Slow Decaying Threshold Detector

Discussion in 'General Electronics Chat' started by TrevorP, Mar 23, 2010.

  1. TrevorP

    Thread Starter Active Member

    Dec 8, 2006

    I've got a threshold detector setup using an MC3407 as a comparator. It outputs ~9V when the input goes above 0.5V. Currently the output drives a 10mA red LED. However, since this is for sound often the light flickers to fast to see. So I'd like to have the time at which the LED is illuminated for after the threshold is reached be extended to around 1/3 to 1/2 of a second. I've attached a circuit of how I think this can be done. However, I'm not yet too sure whether the OPAMP can drive something like this, and if it can how would I go about choosing the correct capacitive and resistive values. (The LED resistor is easy to pick).

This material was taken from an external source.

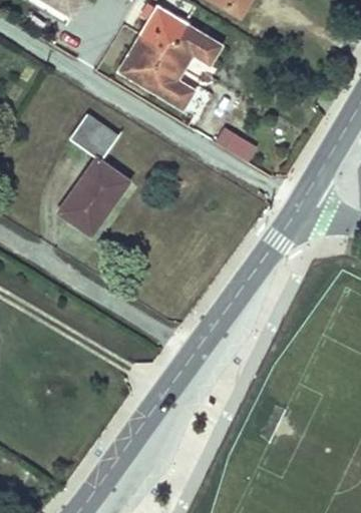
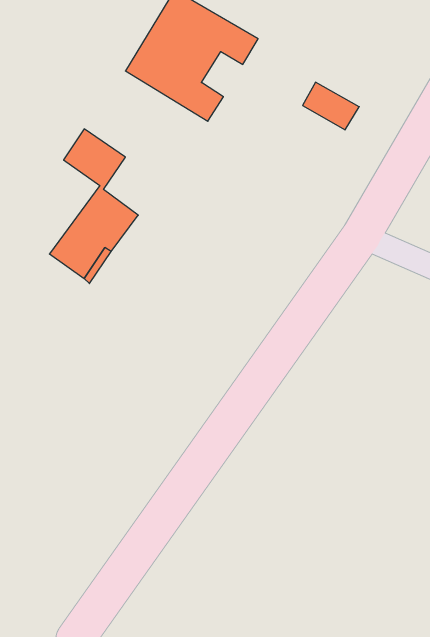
building: [214,124,258,161] -> [303,82,359,130]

    Could I say that when the voltage rises to +9V then assume 0.7V drop across the diode, so the circuit acts like an RC circuit and charges the capacitor quickly up to 8.3V. Then once the voltage from the OPAMP drops to 0V. The diode ceases conducting and the cap discharges at a rate of 2PI*C*RES_LED?

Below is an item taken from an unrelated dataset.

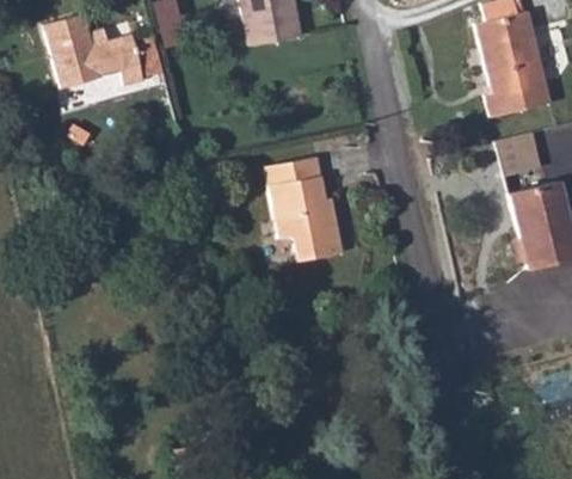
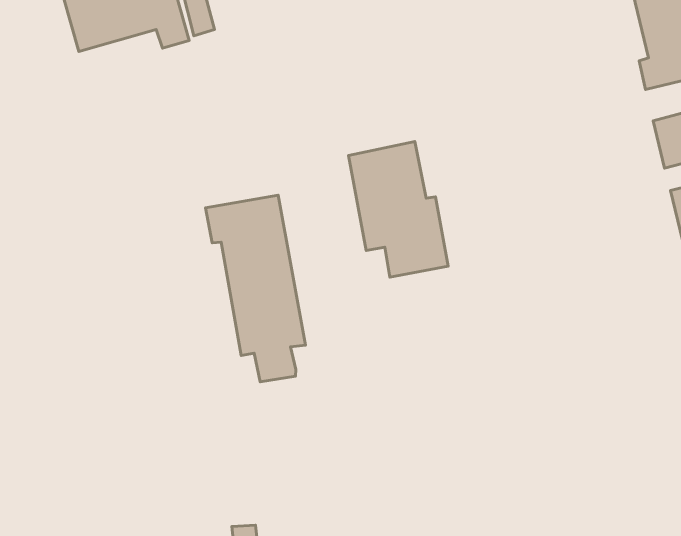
building: none -> [205,195,306,382]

    My guess is I would need a capacitor of about: 0.4seconds/ (2PI*Res_LED) which gives me about 94uF (LED uses an 680ohm resistor at 9V nominally).


    Last edited: Mar 23, 2010
  2. TrevorP

    Thread Starter Active Member

    Dec 8, 2006
    So I did some more quick calculations. The OPAMP can source about 30mA...but the output saturation voltage drops to like 6V if I do that. Assuming it didn't drop I calculated about 276ohms for the resistor directly connected to the OPAMP output. (To get 30mA at 8.3V when the cap is not charged). This then gives me a charge time of at most: .13seconds...which is sadly not fast enough. I'm thinking I might have to buffer the output with a BJT or something to get the charge time I am looking for.
  3. ifixit

    Well-Known Member

    Nov 20, 2008
    A BJT is a good idea. Use it to reduce the discharge current the LED causes. If transistor gain is 100, then the LED resistor value can be multiplied by 100 to get the equivilent cap discharge value.

    In the attached example, the discharge TC is approximately C1 x R2 x 100. The charge TC is R1 x C1.